### Trabajo requerido
Cita textualmente todo lo que va desde la línea que contiene "all scale factor" hasta la línea que contiene "##### 6.2.2.3.8.3.9 IGF", ambas incluidas.

### Fuentes de documentos en texto plano
★ ★ ★ ★

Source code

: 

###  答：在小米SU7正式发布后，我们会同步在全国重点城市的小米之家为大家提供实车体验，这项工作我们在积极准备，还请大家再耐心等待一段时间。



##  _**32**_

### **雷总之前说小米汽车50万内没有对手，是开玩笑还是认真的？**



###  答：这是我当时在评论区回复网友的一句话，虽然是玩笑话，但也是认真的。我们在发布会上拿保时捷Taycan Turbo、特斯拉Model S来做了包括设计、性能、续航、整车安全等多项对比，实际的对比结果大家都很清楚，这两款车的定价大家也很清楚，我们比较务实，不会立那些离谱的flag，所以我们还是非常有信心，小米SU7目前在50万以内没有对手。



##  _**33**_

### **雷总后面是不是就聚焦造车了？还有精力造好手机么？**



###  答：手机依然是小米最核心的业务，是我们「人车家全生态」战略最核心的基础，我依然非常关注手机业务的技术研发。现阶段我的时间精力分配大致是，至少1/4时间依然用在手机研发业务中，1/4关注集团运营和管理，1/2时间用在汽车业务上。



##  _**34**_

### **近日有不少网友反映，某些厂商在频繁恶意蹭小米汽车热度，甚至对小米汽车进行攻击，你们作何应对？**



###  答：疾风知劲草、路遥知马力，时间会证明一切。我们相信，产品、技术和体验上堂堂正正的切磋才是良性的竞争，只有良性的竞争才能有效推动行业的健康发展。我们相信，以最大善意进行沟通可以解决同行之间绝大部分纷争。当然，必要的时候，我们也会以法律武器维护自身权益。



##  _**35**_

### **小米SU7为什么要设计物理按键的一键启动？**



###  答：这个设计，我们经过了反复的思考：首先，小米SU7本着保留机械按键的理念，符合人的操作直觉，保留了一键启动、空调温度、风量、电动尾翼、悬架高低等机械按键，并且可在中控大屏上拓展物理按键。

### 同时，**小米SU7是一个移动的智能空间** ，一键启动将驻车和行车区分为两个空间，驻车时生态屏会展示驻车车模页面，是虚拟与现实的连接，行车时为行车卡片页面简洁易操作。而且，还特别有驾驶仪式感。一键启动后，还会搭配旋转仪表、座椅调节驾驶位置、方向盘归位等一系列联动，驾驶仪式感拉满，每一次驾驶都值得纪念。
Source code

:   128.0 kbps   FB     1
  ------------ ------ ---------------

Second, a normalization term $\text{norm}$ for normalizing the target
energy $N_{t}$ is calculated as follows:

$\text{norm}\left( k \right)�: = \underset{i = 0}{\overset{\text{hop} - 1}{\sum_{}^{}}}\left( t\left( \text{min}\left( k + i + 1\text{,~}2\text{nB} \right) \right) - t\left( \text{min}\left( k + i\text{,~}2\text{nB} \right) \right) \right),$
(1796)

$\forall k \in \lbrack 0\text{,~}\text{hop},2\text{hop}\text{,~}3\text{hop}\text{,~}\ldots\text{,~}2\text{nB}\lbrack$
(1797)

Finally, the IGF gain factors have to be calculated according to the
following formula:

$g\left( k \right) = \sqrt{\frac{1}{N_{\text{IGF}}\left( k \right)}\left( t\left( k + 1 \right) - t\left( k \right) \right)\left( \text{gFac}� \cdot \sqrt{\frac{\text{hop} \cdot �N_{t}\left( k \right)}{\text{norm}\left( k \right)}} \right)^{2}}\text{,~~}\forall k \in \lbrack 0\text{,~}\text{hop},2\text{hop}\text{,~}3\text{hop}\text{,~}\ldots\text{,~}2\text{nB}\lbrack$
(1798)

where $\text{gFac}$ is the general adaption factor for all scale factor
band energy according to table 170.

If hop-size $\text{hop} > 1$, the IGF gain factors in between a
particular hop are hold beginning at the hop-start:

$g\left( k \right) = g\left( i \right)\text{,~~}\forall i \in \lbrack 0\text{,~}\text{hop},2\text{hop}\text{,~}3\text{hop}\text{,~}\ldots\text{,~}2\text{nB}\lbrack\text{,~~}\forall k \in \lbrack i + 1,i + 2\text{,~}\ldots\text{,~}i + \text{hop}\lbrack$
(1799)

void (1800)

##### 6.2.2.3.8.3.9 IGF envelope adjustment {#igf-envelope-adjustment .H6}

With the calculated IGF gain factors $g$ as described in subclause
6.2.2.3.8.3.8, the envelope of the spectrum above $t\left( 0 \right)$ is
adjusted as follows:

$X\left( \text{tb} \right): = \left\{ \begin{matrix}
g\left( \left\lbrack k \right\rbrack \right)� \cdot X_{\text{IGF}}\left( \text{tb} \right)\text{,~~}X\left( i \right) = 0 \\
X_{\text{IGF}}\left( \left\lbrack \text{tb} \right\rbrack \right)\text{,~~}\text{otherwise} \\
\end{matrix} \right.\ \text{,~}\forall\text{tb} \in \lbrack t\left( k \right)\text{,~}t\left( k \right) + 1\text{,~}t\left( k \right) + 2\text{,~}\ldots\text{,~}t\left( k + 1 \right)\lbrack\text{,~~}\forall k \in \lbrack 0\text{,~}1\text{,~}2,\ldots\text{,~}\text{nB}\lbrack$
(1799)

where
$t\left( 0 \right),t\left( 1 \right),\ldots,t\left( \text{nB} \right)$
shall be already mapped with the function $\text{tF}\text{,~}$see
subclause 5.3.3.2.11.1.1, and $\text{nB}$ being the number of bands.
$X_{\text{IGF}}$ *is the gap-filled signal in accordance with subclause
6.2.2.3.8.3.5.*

★ ★ ★ ★

### Respuesta
where $\text{gFac}$ is the general adaption factor for all scale factor
band energy according to table 170.

If hop-size $\text{hop} > 1$, the IGF gain factors in between a
particular hop are hold beginning at the hop-start:

$g\left( k \right) = g\left( i \right)\text{,~~}\forall i \in \lbrack 0\text{,~}\text{hop},2\text{hop}\text{,~}3\text{hop}\text{,~}\ldots\text{,~}2\text{nB}\lbrack\text{,~~}\forall k \in \lbrack i + 1,i + 2\text{,~}\ldots\text{,~}i + \text{hop}\lbrack$
(1799)

void (1800)

##### 6.2.2.3.8.3.9 IGF envelope adjustment {#igf-envelope-adjustment .H6}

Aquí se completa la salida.